The plaintiff's motion to compel production of documents is granted.

NOTES

[1] The plaintiff attempts to escape this result by relying on Georgia Code Ann. § 105-106, which provides: "No privity is necessary to support an action for a tort; but if the tort results from the violation of a duty, itself the consequence of a contract, the right of action is confined to the parties and privies to that contract, except in cases where the party would have had a right of action for the injury done, independently of the contract, and except as provided in Code section 109A-2-318. However, the manufacturer of any personal property sold as new property, either directly or through a dealer or any other person, shall be liable in tort, irrespective of privity, to any natural person who may use, consume or reasonably be affected by the property and who suffers injury to his person or property because the property when sold by the manufacturer was not merchantable and reasonably suited to the injury sustained; a manufacturer may not exclude or limit the operation hereof." The plaintiff urges that the last sentence of that section allows a tort action for breach of warranty despite lack of privity. This may well be the case. However, Count V contains no allegation of negligence whatsoever, and it has been held that "the element of negligence was not disposed of by this statute [§ 105-106], and it still is a requirement in tort suits." Whitaker v. Harvell-Kilgore Corp., supra, 418 F.2d at 1018. Thus Count V does not allege a cause of action under Georgia Code Ann. § 105-106 (1968).

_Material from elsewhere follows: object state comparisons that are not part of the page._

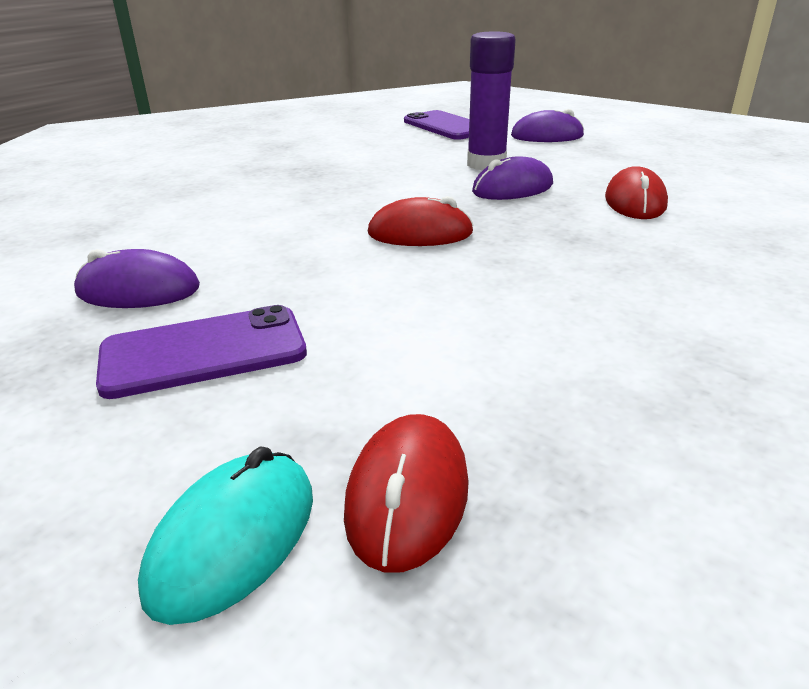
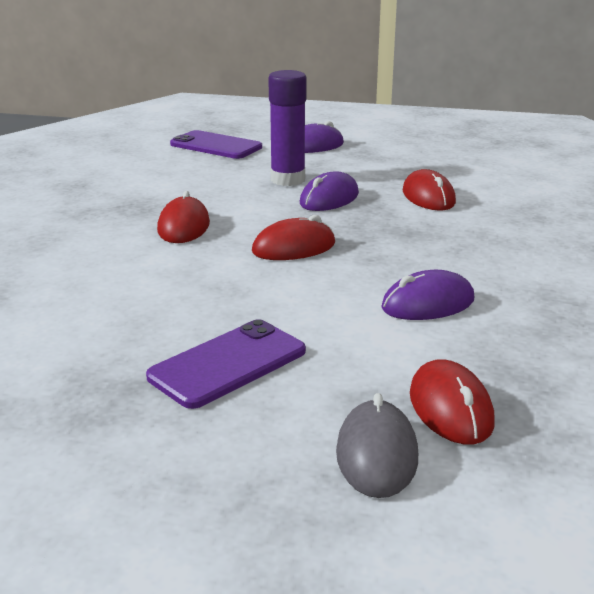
camera: 25 degrees left, 5 degrees down
purple mouse [74,249,200,308] -> purple mouse moved to [381,270,474,320]
turquoise mouse [138,447,313,625] -> grey mouse [336,393,418,498]
none -> red mouse [157,191,210,243]

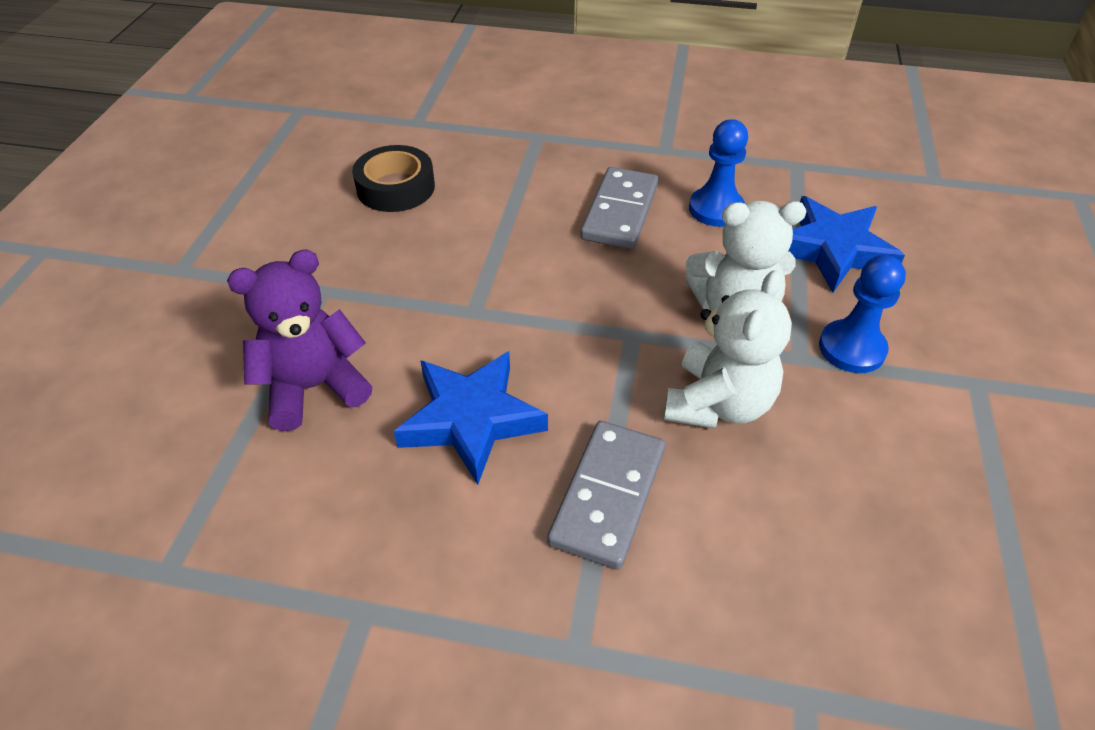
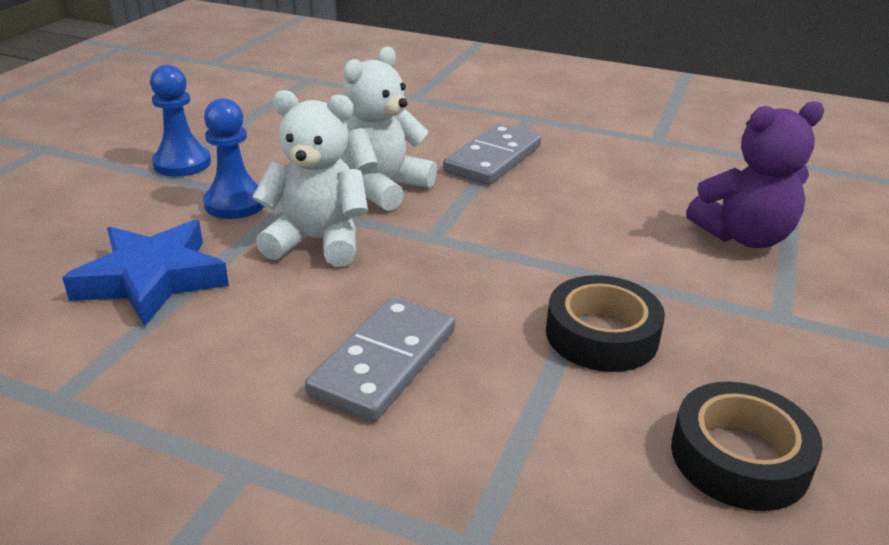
camera: 170 degrees left, 15 degrees down
blue star [394,351,548,485] -> none
blue pawn [689,119,748,227] -> blue pawn moved to [150,65,211,177]
none -> black tape [546,275,665,372]

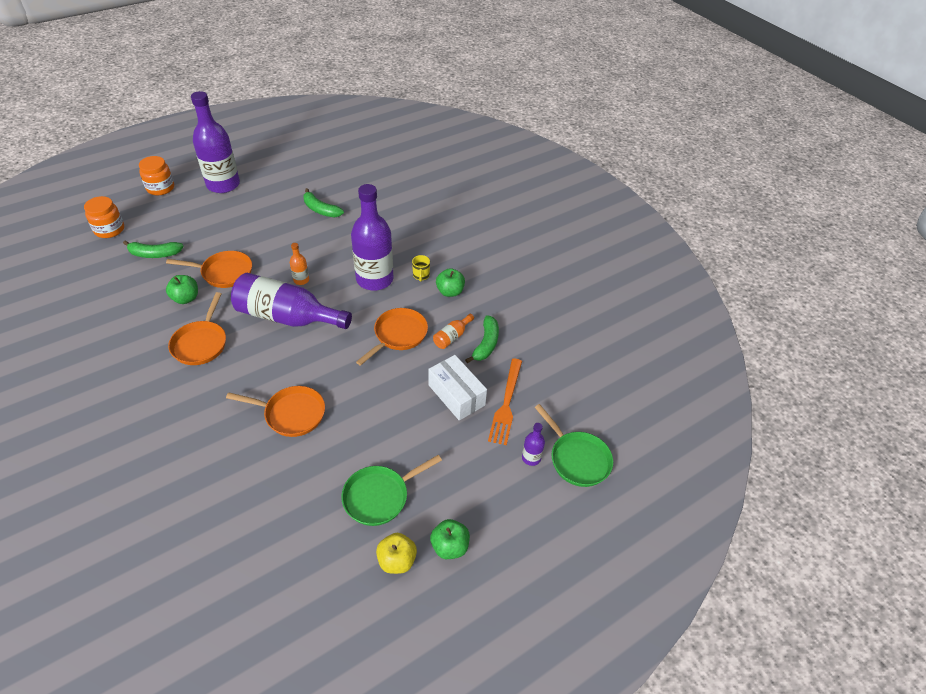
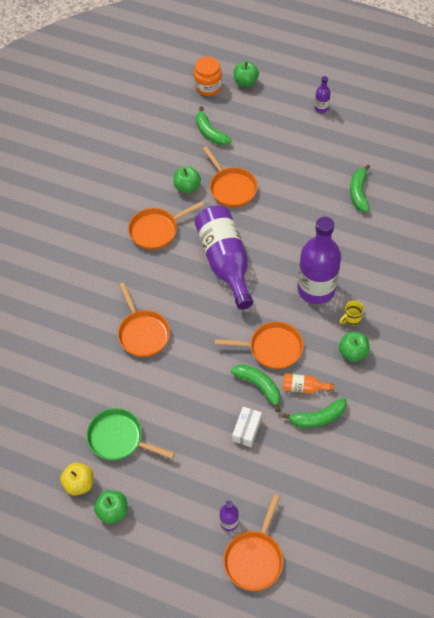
camera: 60 degrees right, 10 degrees up
orange jar [139,156,174,195] -> none
purple bottle [191,91,240,193] -> purple bottle [314,76,330,113], size x0.42
orange bottle [290,243,309,285] -> none
white box [428,355,487,421] -> white box [232,407,262,447], size x0.64
orange fork [488,358,522,445] -> none
green pan [534,404,613,487] -> orange pan [223,495,283,591]
none -> green banana [231,364,280,412]
none -> green apple [234,61,259,87]

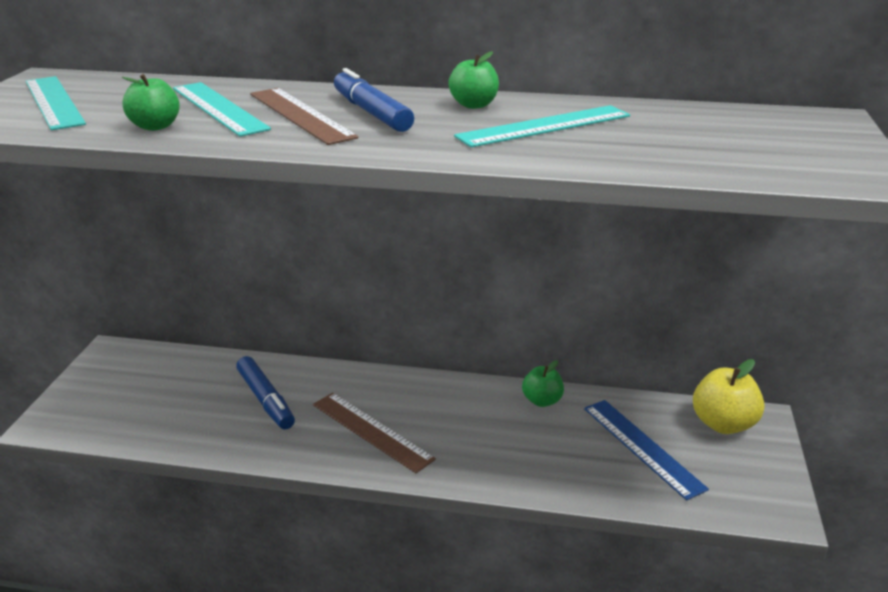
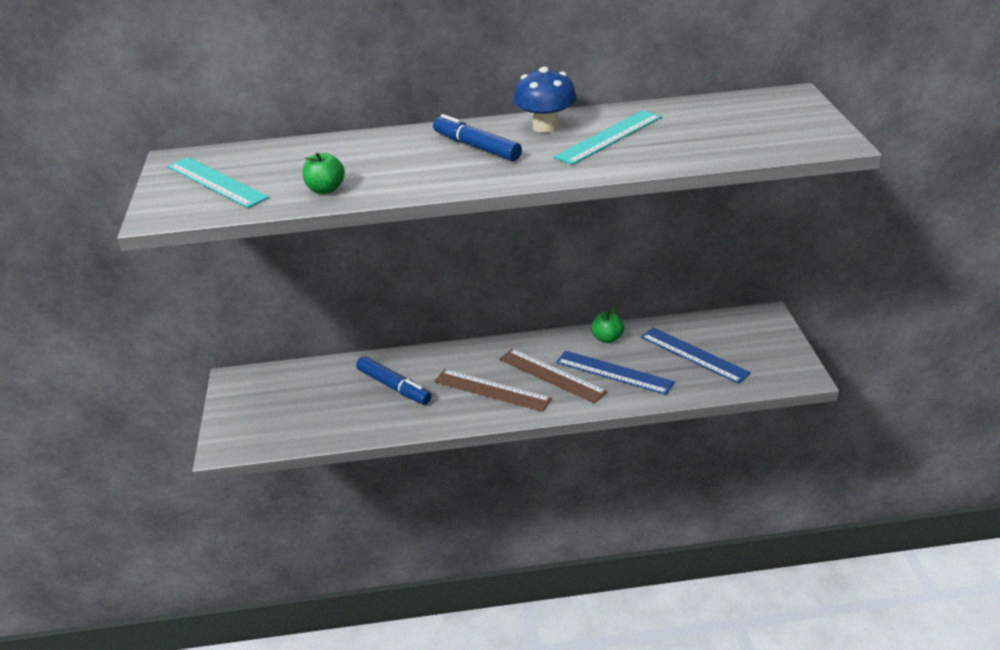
camera: 15 degrees left, 5 degrees up
turquoise ruler [173,82,271,137] -> none
brown ruler [250,88,359,145] -> brown ruler moved to [499,349,607,403]
green apple [448,51,499,109] -> blue mushroom [513,67,577,133]
yellow apple [693,359,765,434] -> none
none -> blue ruler [556,351,675,395]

[2] In a supplemental brief filed after this order had been drafted the defendant contends that this result is precluded by the holding of Southern Ry. v. Lanham, 403 F.2d 119, 131-133 (5th Cir. 1968). The court must disagree. Lanham was decided before the discovery rules were completely restructured in 1970. The report in Lanham was similar in character to the reports involved in this motion. However, due to the different analysis required under the former discovery rules, the question presented the court in Lanham was whether "those portions of the investigation reports that reflect the mental impressions and personal evaluations of appellant's claim agents" were work product under the rule of Hickman v. Taylor, 329 U.S. 495, 67 S. Ct. 385, 91 L. Ed. 451 (1947), and therefore were protected from discovery. In the instant case the defendants have declined to produce the entire reports rather than certain portions of them. Under Rule 26 in its current form the court can consider whether to "protect against disclosure of the mental impressions, conclusions, opinions, or legal theories of an attorney or other representative of a party" in a document only after it has determined that the document was (1) "prepared in anticipation of litigation" and (2) that the party seeking production has established that they have "substantial need" of the document. In this case the court has expressly declined to make either of those findings and thus never reaches the question of whether or not portions of these reports fall under the mental impressions exception to Rule 26(b) (3).